Judge Datuk Muhammad Jamil Hussin set the date after hearing closing submissions from Shafee's lawyer and the prosecution at the High Court on Thursday (Sept 15).
Before the prosecution's case came to a close, deputy public prosecutor Afzainizam Abdul Aziz contended that Shafee had a duty to report the RM9.5 million he received from former prime minister Datuk Seri Najib Razak in two tranches in 2013 and 2014.
Shafee is facing two charges under the Income Tax Act 1967 for being allegedly involved in transactions of proceeds from unlawful activities and for making inaccurate statements to the Inland Revenue Board (IRB) by not declaring the payments he received in his 2014 or 2015 tax returns.
The lawyer also faces two money laundering charges involving the RM9.5 million. He is accused of breaching Section 4(1)(a) of Anti-Money Laundering, Anti-Terrorism Financing and Proceeds of Unlawful Activities Act 2001 by receiving proceeds from unlawful activities.

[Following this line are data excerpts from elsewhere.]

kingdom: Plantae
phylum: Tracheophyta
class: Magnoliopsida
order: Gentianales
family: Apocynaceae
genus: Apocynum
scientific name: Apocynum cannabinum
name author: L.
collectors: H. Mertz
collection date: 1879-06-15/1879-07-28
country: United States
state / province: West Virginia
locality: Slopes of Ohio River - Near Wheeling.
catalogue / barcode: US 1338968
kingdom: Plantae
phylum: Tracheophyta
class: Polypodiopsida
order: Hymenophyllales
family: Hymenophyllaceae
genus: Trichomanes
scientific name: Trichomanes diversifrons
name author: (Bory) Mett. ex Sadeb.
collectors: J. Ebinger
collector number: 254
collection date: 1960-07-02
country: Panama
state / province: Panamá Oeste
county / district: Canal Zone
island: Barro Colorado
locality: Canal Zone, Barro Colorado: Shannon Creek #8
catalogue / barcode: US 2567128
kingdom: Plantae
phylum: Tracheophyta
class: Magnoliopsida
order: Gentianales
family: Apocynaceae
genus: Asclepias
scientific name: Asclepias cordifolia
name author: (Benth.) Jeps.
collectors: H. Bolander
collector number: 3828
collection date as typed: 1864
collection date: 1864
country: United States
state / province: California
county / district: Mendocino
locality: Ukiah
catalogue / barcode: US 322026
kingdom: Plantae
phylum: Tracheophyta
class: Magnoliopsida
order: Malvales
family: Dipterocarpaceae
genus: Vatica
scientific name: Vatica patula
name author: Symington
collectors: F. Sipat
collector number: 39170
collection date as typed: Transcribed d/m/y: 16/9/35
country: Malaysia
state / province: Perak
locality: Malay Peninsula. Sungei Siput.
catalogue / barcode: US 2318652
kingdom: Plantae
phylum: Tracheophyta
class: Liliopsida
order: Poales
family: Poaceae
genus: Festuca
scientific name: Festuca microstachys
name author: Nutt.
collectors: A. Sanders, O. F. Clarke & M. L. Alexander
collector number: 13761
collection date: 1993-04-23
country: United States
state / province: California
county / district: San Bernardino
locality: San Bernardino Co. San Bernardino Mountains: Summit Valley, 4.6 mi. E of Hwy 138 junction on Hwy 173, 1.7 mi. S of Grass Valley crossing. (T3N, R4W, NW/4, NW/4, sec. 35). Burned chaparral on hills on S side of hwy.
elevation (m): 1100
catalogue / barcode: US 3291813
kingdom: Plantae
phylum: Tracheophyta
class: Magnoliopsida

Afzainizam submitted that Shafee had a duty to report the income he had received to the IRB.
"He purposely didn't report the money because he used it for personal interests," the prosecutor said in his closing oral submissions.
Shafee's lawyer, Harvinderjit Singh, contended that the RM9.5 million Shafee received did not show any money laundering offence.
Harvinderjit also questioned why the Malaysian Anti-Corruption Commission (MACC) did not call Najib to get a statement from him as to what the money was for.
He said since the payments to Shafee were the basis of the charges, Najib's evidence would have been crucial to ascertain whether the payments were for legal fees or a loan.
Shafee claimed that the money was paid to him as legal fees for representing Barisan Nasional in 46 election petition cases from 2004 to 2006.
This was confirmed in court by MACC officer Mohamad Farid Jabar, who also said that these payments were taxable by the IRB.
Harvinderjit submitted that there was no money laundering offence involved and that the charges against Shafee are defective because of their wording.
He asserted that the money received by Shafee was for legitimate services rendered.
The trial began on May 21, 2021 with the prosecution calling eight witnesses to testify, before closing its case on May 12 this year.